As part of the MLS Reader's Advisory Roundtable, this was our benchmark book for "Cozy Mysteries." Its a sub genre of mystery that usually deals with an amateur sleuth and not a whole lot of blood. Joanne Fluke's character is a baker, similar to Diane Mott Davidson's caterer mysteries.
I was initially skeptical about cozy mysteries because I tend to read classic mysteries and was worried it would be too cookiecutter. Typically I like Agatha Christie or Dorothy Sayers, but if you stop to think Ms. Marple and Peter Whimsey are the ultimate amateur sleuths, so Fluke is not actually that different from the mysteries I tend to enjoy. Not believing that a modern author could really live up to the same standards as Sayers and Christie I was pleasantly surprised when I was completely baffled at who could have committed the murders in the Chocolate Chip Cookie Murder. Fluke did a good job of layering her clues so you had to sift through what was important and not at the same rate that Hannah did. She also introduced a lot of red herrings so you were left following dead ends most the book.
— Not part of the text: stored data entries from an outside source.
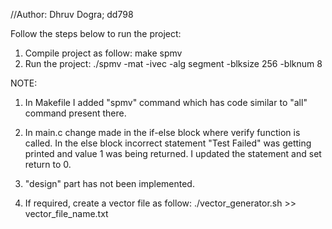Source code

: //Author: Dhruv Dogra; dd798

Follow the steps below to run the project:
1. Compile project as follow:
	make spmv
2. Run the project:
	./spmv -mat <Matrix Name> -ivec <Vector Name> -alg segment -blksize 256 -blknum 8

NOTE:
1. In Makefile I added "spmv" command which has code similar to "all" command present there.

2. In main.c change made in the if-else block where verify function is called. In the else block incorrect statement "Test Failed"  was getting printed and value 1 was being returned. I updated the statement and set return to 0.

3. "design" part has not been implemented.

4. If required, create a vector file as follow:
 	./vector_generator.sh <Number of cols in matrix>  >> vector_file_name.txt

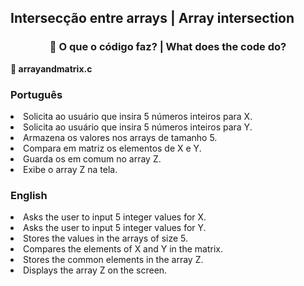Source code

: <h2>Intersecção entre arrays | Array intersection</h2>
<div style="text-align: center;">
  <h3>🧩 O que o código faz? | What does the code do?</h3>
</div>

<p><strong>📌 arrayandmatrix.c</strong></p>

<h3>Português</h3>
  <li>Solicita ao usuário que insira 5 números inteiros para X.</li>
  <li>Solicita ao usuário que insira 5 números inteiros para Y.</li>
  <li>Armazena os valores nos arrays de tamanho 5.</li>
  <li>Compara em matriz os elementos de X e Y.</li>
  <li>Guarda os em comum no array Z.</li>
  <li>Exibe o array Z na tela.</li>

<h3>English</h3>
  <li>Asks the user to input 5 integer values for X.</li>
  <li>Asks the user to input 5 integer values for Y.</li>
  <li>Stores the values in the arrays of size 5.</li>
  <li>Compares the elements of X and Y in the matrix.</li>
  <li>Stores the common elements in the array Z.</li>
  <li>Displays the array Z on the screen.</li>
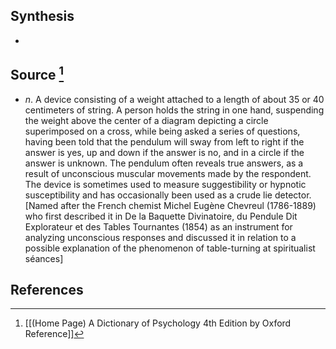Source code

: ## Synthesis
- 
## Source [^1]
- $n$. A device consisting of a weight attached to a length of about 35 or 40 centimeters of string. A person holds the string in one hand, suspending the weight above the center of a diagram depicting a circle superimposed on a cross, while being asked a series of questions, having been told that the pendulum will sway from left to right if the answer is yes, up and down if the answer is no, and in a circle if the answer is unknown. The pendulum often reveals true answers, as a result of unconscious muscular movements made by the respondent. The device is sometimes used to measure suggestibility or hypnotic susceptibility and has occasionally been used as a crude lie detector. \[Named after the French chemist Michel Eugène Chevreul (1786-1889) who first described it in De la Baquette Divinatoire, du Pendule Dit Explorateur et des Tables Tournantes (1854) as an instrument for analyzing unconscious responses and discussed it in relation to a possible explanation of the phenomenon of table-turning at spiritualist séances]
## References

[^1]: [[(Home Page) A Dictionary of Psychology 4th Edition by Oxford Reference]]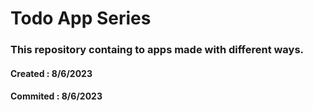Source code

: # Todo App Series

### This repository containg to apps made with different ways.

#### Created : 8/6/2023

#### Commited : 8/6/2023
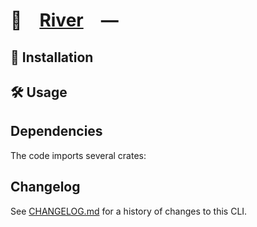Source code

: # 🌊 [River] —

## 🚀 Installation

## 🛠️ Usage

## Dependencies

The code imports several crates:

[River]: HTTPS://github.com/CodeEditorLand/River

## Changelog

See [CHANGELOG.md](CHANGELOG.md) for a history of changes to this CLI.
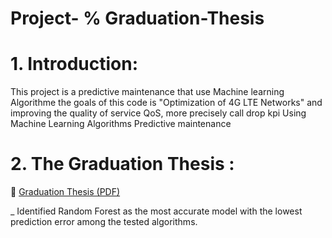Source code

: # Project- % Graduation-Thesis
# 1. Introduction:
This project is a predictive maintenance that use Machine learning Algorithme 
the goals of this code is "Optimization of 4G LTE Networks" and improving the quality of service QoS, more precisely call drop kpi Using Machine Learning Algorithms
Predictive maintenance

# 2. The Graduation Thesis : 

📄 [Graduation Thesis (PDF)](Memoire.pdf)

_ Identified Random Forest as the most accurate model with the lowest prediction error among the tested algorithms.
Not realizing this was the first book in a series initially, I was intrigued by the environment that Fluke created, it seemed like Lake Eden had just been pulled out of thin air fulled formed. Its a hallmark of a good writer because the world is self contained and yet not completely explained. It allows for more books to explore other aspects of the environment while interacting with familiar characters and settings.
If you are a fan of mysteries but don't enjoy the gruesome violence or copious amounts of blood some authors fill their pages with, the cozy mysteries are probably for you. There are a lot out there, culinary cozies, little old lady cozies, knitting cozies, cat cozies, etc. This falls squarely into the culintary cozies, but it could appeal to people who don't particularly like baking. (It was nice that the recipes were incorporated into the book as chapter breaks.) A lot of the action focuses around interpersonal interactions. Who does Hannah know, how does she know them, and how can she get them to tell her what she wants because of her relationship to them. The baking is just a jumping off point and occasionally a bribe. I think the characters are well developed, but personally Hannah's mother Delores is maybe the author trying too hard to create a stereotypical overbearing mother. There were glimmers of a multilayered character at the end, and I guess reading more is the only way to find out if she develops. There is also the possibility of a heated romance blooming in the following books, which has me intrigued.
All in all, a very entertaining mystery that isn't demanding or unsettling.